Fernando Albano, Chief investment officer, Allianz ArgentinaTo counter the US rates increase, which have taken investors away from pesos, the Central Bank of Argentina in May raised interest rates to 40% from 33.25%, a day after they were raised from 30.25%. In March, rates were at 27.25%.

Local currency denominated bonds suffered as a result, Albano says. "Interest rates were up 12% so one-year duration bonds suffered almost 33% - that was a lot."

Dollar-denominated bond spreads have been increasing, he continues. "We still have to know how US inflation will evolve, but if the Fed increases two or three more times the US interest rates that will hit emerging markets and Argentina will not be an exception."

 

Investment rules

Beyond macroeconomics, insurers have been grappling with new investments rules introduced by the government at the end of last year.

Argentine insurers' portfolios were heavily concentrated in short-term central bank notes, known as Lebacs. But the government decided to limit insurers ability to invest in those instruments by ruling that only surplus capital could be invested in Lebacs.

"Most insurers were investing up to 50% of their portfolio in Lebacs," Albano says. "Because they were short-term local denominated instruments, which were somehow risk-free with really attractive rates."

The government decision aimed to shift insurers' investments towards sovereign and corporate bonds, as Lebacs are not public debt. But the decision wasn't well received by insurers, who had to rethink their whole investment strategy.

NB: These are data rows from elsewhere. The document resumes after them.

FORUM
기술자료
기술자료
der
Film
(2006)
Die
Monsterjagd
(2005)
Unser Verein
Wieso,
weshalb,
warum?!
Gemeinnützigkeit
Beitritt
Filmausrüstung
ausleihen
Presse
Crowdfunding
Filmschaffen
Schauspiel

"We didn't like that measure at all, because it happened from one day to the next and they didn't ask us for our opinion in the matter," Albano says. "It reminded us of the former government."

Insurers found it hard to adapt to the change. The government was expected to issue debt to make the portfolio shift easier, Albano explains. While the authorities did issue a couple of bonds similar to the Lebacs characteristics, high volatility meant that they quickly stopped issuing those, and insurers are now struggling to adapt.

"Some insurance companies have increased their exposure to corporate bonds, which means having more trade risk in their portfolio," Albano lamented. "But there are not many other choices. Although domestic companies are usually more aggressive when it comes to investment policies, international companies have more conservative policies as we follow our shareholders appetite."

A spokesperson for MetLife Argentina told Insurance Asset Risk that the company understood the resolution to eliminate Lebacs from the list of eligible assets for insurers to be an initial move towards the country developing a risk-based capital regulation in accordance to international standards.

"MetLife's investment portfolio was always governed by the company's global policies, under which we already apply strategies based on management of assets and liabilities," the spokesperson continued. "The new measure does not affect us to a large extent. The compensation in our particular case will be with other financial instruments aimed at liquidity management that exist in the market."

The Argentine Chamber of Life and Retirement insurance companies, QBE Argentina (now Zurich), Zurich and Mapfre declined to comment on the ban on Lebacs.

Moody's, PwC, EY Prudencia Serguros did not answer our enquiries.

 

Risk-based capital requirements

Despite being the third largest economy in Latin America, Argentina is still lagging behind in terms of putting in place a risk-based capital framework for insurers, and according to Albano the country is far from reaching the level of sophistication of Solvency II.

"Capital requirement is determined as a percentage of gross written premiums (GWP)," he explains. "If you have admitted capital for 16% of GWP you are compliant, even if that is invested in long-duration foreign currency, and you are not penalised for mismatches.

"So I could have my portfolio invested in US dollars in 10-year durations, even if my liabilities are one-year duration," Albano adds.

Moving to a risk-based capital regime is likely to mean further disruption to the sector. Albano says with stricter capital requirements, half of Argentina's 180 insurance companies would not survive.

"It is an atomised market. Sooner or later there should be a consolidation in the insurance industry; the [insurance] penetration is not enough so as to have 180 companies," he says.